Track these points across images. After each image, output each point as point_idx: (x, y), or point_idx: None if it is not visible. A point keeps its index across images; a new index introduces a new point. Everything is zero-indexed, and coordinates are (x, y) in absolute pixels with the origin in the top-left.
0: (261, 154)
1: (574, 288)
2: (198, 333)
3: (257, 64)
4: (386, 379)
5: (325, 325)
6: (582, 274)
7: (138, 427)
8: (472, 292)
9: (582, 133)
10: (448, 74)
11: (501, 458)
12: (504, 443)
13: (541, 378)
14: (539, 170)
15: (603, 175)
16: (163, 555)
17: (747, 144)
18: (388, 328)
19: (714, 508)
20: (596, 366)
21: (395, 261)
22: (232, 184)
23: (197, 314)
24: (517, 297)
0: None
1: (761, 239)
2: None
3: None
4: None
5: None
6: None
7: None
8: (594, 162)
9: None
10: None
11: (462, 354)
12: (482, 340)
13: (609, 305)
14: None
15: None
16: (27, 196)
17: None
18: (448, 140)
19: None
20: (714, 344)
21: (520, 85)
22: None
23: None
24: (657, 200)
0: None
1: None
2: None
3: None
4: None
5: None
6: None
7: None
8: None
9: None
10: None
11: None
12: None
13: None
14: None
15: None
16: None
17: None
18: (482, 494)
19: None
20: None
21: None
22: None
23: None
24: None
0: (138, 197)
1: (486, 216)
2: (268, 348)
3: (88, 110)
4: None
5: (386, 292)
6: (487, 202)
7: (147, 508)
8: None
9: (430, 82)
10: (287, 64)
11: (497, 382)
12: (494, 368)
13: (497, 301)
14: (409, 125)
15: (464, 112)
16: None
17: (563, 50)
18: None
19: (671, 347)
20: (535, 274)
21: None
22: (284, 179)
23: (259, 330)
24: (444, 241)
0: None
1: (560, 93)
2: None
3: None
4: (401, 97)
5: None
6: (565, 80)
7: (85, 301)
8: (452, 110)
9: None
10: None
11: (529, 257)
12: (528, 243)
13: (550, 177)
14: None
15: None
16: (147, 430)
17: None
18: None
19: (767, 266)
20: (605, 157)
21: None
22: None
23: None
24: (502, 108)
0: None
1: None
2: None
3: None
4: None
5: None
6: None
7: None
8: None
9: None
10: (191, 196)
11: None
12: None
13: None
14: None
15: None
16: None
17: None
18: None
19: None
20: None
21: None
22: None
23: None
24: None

━━━━━━━━

Exercise task
Please update all of the material above, replacing "top-left" with "upper-left" and leaving everything else unchanged.

Expected answer
Track these points across images. After each image, output each point as point_idx: (x, y), or point_idx: None if it is not visible. A point keeps its index across images; a new index introduces a new point. Everything is zero-indexed, and coordinates are (x, y) in absolute pixels with the origin in the upper-left.
0: (261, 154)
1: (574, 288)
2: (198, 333)
3: (257, 64)
4: (386, 379)
5: (325, 325)
6: (582, 274)
7: (138, 427)
8: (472, 292)
9: (582, 133)
10: (448, 74)
11: (501, 458)
12: (504, 443)
13: (541, 378)
14: (539, 170)
15: (603, 175)
16: (163, 555)
17: (747, 144)
18: (388, 328)
19: (714, 508)
20: (596, 366)
21: (395, 261)
22: (232, 184)
23: (197, 314)
24: (517, 297)
0: None
1: (761, 239)
2: None
3: None
4: None
5: None
6: None
7: None
8: (594, 162)
9: None
10: None
11: (462, 354)
12: (482, 340)
13: (609, 305)
14: None
15: None
16: (27, 196)
17: None
18: (448, 140)
19: None
20: (714, 344)
21: (520, 85)
22: None
23: None
24: (657, 200)
0: None
1: None
2: None
3: None
4: None
5: None
6: None
7: None
8: None
9: None
10: None
11: None
12: None
13: None
14: None
15: None
16: None
17: None
18: (482, 494)
19: None
20: None
21: None
22: None
23: None
24: None
0: (138, 197)
1: (486, 216)
2: (268, 348)
3: (88, 110)
4: None
5: (386, 292)
6: (487, 202)
7: (147, 508)
8: None
9: (430, 82)
10: (287, 64)
11: (497, 382)
12: (494, 368)
13: (497, 301)
14: (409, 125)
15: (464, 112)
16: None
17: (563, 50)
18: None
19: (671, 347)
20: (535, 274)
21: None
22: (284, 179)
23: (259, 330)
24: (444, 241)
0: None
1: (560, 93)
2: None
3: None
4: (401, 97)
5: None
6: (565, 80)
7: (85, 301)
8: (452, 110)
9: None
10: None
11: (529, 257)
12: (528, 243)
13: (550, 177)
14: None
15: None
16: (147, 430)
17: None
18: None
19: (767, 266)
20: (605, 157)
21: None
22: None
23: None
24: (502, 108)
0: None
1: None
2: None
3: None
4: None
5: None
6: None
7: None
8: None
9: None
10: (191, 196)
11: None
12: None
13: None
14: None
15: None
16: None
17: None
18: None
19: None
20: None
21: None
22: None
23: None
24: None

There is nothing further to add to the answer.